React Native on Android — Lessons Learned

·

4 min read

If you’re anything like us, you started working with React Native by spinning up your app on iOS, and everything was working great. You’d write some code, press CMD+R, write some more code, and it felt like magic.

Then the day came, you get a message from the product team: “Let’s use our RN app on Android too”… “Okay”. So you open Android Studio, struggle to find the play button, and when you eventually build it: errors, lots of errors. You slave away at fixing your dependencies and finally see a successful build. The moment between that first successful build and seeing your app launch on your test device is beautiful until the app opens and it looks like someone shot gun blasted your components onto the screen of a Galaxy S6.

1*rSI4InTa1flURNBD5fDayQ.png

##Split Pathing Components

Note: As of August 2016, we’ve realized that the best way to do cross platform styling without having to split path or wrap components is to lean heavily on the flex layout paradigm.
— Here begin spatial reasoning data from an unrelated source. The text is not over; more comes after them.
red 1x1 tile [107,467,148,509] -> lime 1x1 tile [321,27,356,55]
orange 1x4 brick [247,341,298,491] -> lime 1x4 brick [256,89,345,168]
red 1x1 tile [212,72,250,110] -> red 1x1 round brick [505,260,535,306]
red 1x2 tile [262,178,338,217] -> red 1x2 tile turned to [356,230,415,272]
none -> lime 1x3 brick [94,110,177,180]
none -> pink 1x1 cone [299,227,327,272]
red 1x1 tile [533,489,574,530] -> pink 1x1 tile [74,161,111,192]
For cases where there are inconsistencies after flexifying your app, follow this guide.

At a high level, we need to find and fix the components and/or styles that are inconsistent between Android and iOS.

There is a guide published by Facebook that goes over the split-pathing methods: facebook.github.io/react-native/docs/platfo..
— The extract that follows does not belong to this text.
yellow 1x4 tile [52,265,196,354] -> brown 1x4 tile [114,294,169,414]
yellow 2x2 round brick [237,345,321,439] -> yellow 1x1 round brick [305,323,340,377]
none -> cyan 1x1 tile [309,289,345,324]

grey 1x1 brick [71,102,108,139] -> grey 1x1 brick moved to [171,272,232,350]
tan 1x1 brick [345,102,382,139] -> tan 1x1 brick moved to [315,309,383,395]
One method not included in that article was introduced by Facebook introduced in their 2016 F8 app. It’s a helper called F8StyleSheet:

import StyleSheet from 'F8StyleSheet';
var styles = StyleSheet.create({
  crossPlatformStyle: {
    margin: 10,
    ios: {
      paddingTop: 5
    },
    android: {
      paddingTop: 10
    }
  }
})

The trick here is to create the file F8StyleSheet.js, which can be found here github.com/fbsamples/f8app/blob/master/js/c..

##Dodging OOMs (Out of Memory Errors)

iOS is a lot more forgiving of using large amounts of memory than Android, especially around displaying images.

  1. At first, all of the photos on our user profile screen would constantly flash. This happened because the OS would load an image and then remove it to show another one (to free up memory), which it would repeat indefinitely. The solution was pretty straightforward: request smaller images (only as big as you need) from the server for views that showed a lot of simultaneous images.
  2. The static images in our RN project were mainly .png files. We learned that RN on Android doesn’t yet down-sample png images, but they do down-sample jpgs. Converting all of our static images to jpgs reduced our memory footprint.
  3. When using the app for an extended period of time, it would also consistently OOM. At first this seemed like a memory leak, but was the memory use did level off over time. A solution for “apps that use a lot of memory” is to set largeHeap to true in AndroidManifest.xml. You still need to limit memory usage, since largeHeap only gives you a larger heap, but not an unlimited heap, and the size is manufacture-dependent:
<application
  android:name=".MainApplication"
  android:allowBackup="true"
  android:label="@string/app_name"
  android:icon="@mipmap/ic_launcher"
  android:largeHeap="true" 
  android:theme="@style/AppTheme">

##SingleInstance for Push Notifications

Android applications have this odd “sub-application” concept called an “activity”

By default, Android is happy to spawn duplicate activities and simply kill the old ones. For React Native this puts everything into a bad state. So when a user taps on a push notification, it can cause your app to crash or hang. The fix to this is to force your MainActivity to only have one instance open at a time, and that way Android will reuse the existing instance. In order to do this, you must set android:launchMode to singleInstance in the activity block of AndroidManifest.xml:

<activity
  android:name=".MainActivity"
  android:label="@string/app_name"
  android:windowSoftInputMode="adjustResize"
  android:screenOrientation="portrait"
  android:launchMode="singleInstance">

##Conclusion

Using React Native to create a great, consistent UX across Android and iOS might feel painful initially, but at the end of the day its still drastically less work and more maintainable than having two separate apps in Objective C/Swift/Java.

As time goes on, you’ll start getting the feel for how to do things in React Native, which will in turn allow your app work consistently on the first try for both Android and iOS.